If you’ve been in the smoking/burning quad situation with CF, then you have learnt all the lessons you’ll ever need to learn :smile: :wink:

TBS did do one of their early combined frame/distribution boards in CF and used embedded/resin covered traces but was very easy to crack traces with even a tiny amount of flex. So it would work on the ground, would work in the air, then you went full throttle and it fell out of the sky.

Even Tarot’s “100% CF” frame kits use a FR4/G10 board as their combined frame/power distribution boards. But that is Chinese marketing for you. :smile:

I’m like you, I like combined frames and power/signal distribution but I’ve gone back to separate systems now purely because of all the problems with them. Good old independent PDBs for me and wiring looms again. Just makes replacing a frame so much easier and cheaper.

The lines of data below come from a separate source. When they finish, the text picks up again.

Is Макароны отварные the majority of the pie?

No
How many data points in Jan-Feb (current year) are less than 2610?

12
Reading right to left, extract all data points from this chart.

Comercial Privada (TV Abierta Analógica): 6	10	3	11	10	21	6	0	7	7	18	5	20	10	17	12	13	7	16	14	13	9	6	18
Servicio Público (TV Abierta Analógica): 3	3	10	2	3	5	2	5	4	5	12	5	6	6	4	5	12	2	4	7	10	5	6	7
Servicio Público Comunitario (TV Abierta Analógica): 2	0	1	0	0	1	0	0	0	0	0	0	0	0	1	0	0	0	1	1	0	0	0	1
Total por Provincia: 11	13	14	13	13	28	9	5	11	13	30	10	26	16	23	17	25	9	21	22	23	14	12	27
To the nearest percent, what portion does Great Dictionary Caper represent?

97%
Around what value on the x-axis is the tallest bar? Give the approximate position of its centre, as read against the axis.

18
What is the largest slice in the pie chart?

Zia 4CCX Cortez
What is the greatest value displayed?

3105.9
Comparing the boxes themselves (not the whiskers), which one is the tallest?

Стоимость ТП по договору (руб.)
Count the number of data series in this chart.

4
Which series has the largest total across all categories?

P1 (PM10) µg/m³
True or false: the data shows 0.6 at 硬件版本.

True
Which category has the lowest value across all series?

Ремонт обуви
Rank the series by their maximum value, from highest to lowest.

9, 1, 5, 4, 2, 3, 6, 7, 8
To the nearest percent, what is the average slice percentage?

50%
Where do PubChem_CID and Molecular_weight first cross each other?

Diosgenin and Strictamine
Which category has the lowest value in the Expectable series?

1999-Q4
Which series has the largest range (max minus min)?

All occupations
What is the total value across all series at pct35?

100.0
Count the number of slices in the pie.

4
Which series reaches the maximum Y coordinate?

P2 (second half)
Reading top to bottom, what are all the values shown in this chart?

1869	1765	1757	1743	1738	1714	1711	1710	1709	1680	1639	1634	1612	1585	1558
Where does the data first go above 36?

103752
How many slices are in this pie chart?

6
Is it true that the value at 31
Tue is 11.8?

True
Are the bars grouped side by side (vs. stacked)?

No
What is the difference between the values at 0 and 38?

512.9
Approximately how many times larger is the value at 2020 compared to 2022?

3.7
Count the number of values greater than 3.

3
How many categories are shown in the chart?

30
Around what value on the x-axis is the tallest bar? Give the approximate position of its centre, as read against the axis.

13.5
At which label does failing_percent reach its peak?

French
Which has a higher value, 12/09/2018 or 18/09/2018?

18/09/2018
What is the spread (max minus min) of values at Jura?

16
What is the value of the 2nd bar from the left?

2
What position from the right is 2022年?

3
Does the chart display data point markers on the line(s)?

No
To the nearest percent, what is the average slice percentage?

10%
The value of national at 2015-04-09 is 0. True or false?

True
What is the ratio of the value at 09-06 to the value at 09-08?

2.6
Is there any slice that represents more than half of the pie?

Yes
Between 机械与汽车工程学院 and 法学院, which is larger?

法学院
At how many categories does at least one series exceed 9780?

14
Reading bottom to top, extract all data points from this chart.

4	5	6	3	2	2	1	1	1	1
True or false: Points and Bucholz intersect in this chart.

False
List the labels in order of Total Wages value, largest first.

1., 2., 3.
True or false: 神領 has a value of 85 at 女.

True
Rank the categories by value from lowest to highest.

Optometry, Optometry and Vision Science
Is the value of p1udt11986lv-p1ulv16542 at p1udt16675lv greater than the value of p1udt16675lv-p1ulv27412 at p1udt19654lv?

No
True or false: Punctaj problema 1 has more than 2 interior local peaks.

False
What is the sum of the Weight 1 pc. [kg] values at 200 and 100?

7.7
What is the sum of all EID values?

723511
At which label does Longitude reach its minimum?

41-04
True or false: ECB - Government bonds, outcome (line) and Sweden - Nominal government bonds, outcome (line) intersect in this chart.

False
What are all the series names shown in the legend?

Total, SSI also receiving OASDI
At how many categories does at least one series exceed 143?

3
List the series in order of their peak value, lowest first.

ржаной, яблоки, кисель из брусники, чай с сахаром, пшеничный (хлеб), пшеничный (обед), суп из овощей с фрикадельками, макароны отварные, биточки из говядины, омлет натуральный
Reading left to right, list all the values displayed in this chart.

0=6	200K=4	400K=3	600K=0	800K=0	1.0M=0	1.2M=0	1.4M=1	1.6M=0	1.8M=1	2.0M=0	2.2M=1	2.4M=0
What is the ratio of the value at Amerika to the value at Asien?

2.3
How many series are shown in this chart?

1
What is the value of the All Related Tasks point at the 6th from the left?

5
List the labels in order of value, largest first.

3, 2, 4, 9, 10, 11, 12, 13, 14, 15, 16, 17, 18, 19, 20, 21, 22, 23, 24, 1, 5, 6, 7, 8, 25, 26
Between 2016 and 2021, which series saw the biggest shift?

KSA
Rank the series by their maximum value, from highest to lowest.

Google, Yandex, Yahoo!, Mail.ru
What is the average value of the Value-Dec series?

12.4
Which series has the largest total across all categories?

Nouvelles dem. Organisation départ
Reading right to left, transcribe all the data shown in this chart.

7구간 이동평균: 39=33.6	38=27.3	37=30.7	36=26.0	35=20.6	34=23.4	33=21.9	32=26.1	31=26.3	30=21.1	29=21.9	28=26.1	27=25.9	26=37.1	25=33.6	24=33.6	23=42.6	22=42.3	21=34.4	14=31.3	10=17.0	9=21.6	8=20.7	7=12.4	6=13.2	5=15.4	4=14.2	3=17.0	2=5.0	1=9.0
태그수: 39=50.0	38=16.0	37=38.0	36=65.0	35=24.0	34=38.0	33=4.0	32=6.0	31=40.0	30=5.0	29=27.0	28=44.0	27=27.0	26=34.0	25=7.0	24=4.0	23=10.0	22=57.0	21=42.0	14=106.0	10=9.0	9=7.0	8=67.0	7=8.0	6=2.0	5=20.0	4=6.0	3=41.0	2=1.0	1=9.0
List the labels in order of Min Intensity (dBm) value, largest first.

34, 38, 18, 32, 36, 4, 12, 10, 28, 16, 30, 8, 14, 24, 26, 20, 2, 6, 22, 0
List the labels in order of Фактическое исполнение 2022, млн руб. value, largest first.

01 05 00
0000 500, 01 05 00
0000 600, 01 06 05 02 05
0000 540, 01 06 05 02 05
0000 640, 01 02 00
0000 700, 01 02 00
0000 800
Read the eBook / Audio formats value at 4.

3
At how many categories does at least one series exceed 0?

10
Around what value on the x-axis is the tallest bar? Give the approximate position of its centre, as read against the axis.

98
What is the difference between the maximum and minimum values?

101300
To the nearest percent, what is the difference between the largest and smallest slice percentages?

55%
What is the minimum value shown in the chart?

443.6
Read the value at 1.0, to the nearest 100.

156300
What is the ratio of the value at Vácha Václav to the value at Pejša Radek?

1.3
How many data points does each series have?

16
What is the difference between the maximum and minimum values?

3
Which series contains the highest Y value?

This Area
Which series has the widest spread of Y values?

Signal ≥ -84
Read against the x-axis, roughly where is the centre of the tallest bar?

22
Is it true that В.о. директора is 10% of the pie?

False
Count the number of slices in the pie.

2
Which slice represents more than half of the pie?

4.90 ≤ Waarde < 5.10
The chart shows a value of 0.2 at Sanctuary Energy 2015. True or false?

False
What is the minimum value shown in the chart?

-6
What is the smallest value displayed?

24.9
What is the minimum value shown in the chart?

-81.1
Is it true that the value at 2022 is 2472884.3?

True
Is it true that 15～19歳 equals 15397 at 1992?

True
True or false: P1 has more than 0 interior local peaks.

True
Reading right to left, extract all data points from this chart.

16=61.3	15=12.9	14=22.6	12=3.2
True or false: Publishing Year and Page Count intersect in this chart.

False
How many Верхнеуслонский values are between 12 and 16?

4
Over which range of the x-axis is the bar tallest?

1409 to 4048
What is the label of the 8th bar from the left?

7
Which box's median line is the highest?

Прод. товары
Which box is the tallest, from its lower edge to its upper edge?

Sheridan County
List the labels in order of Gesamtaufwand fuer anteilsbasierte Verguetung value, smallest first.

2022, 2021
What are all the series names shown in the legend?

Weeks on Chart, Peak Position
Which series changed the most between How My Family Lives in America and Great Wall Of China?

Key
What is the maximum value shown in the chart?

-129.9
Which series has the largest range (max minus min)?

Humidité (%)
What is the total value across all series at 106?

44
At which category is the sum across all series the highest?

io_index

It’s why I like the idea of multiple, flat thin sections to build up the frame thickness with a few bolts holding it all together. if you snap an arm, you only replace that section and your flight controller, FPV gubbins, RX etc. can be left in place. So your arm section then only has the motors and wiring for the motors mounted to them, everything else is on the main chassis. Then takes ten minutes, in the field, to fix a broken arm rather than having to break down the whole thing. I even tend to keep the ESCs inboard now depending on the design.

Incidentally, cutting a PDB is easy on the X-Carve, nice big pads, nice big holes and you end up with exactly the right number of sources you need and the shape you want. My hex uses one I cut on the X-Carve using standard single sided FR4 circuit board blank and that can theoretically pull 130 amps (although never gets close) and I’ve never had any problems and that has close to 50 hours flying time on it.

One thing I am playing with is to use very thin sheets of materials to build up a full frame and I’m happy to share this although not the actual frame design. So you’d use a thicker sheet of HDPE for your arms and a frame, second sheet of FR4, single copper sided, for your power distribution, then a thin insulating HDPE sheet, then another FR4 copper for signals from the FC to the ESCs and to the FC from the RX. Then another thin, insulting HDPE layer etc. So you end up with basically a laminate (when bolted together) which is strong and light but also with minimal wiring, has bays for the expensive electronics to protect them and the whole thing rebuildable in the field. A best of both worlds, sort of.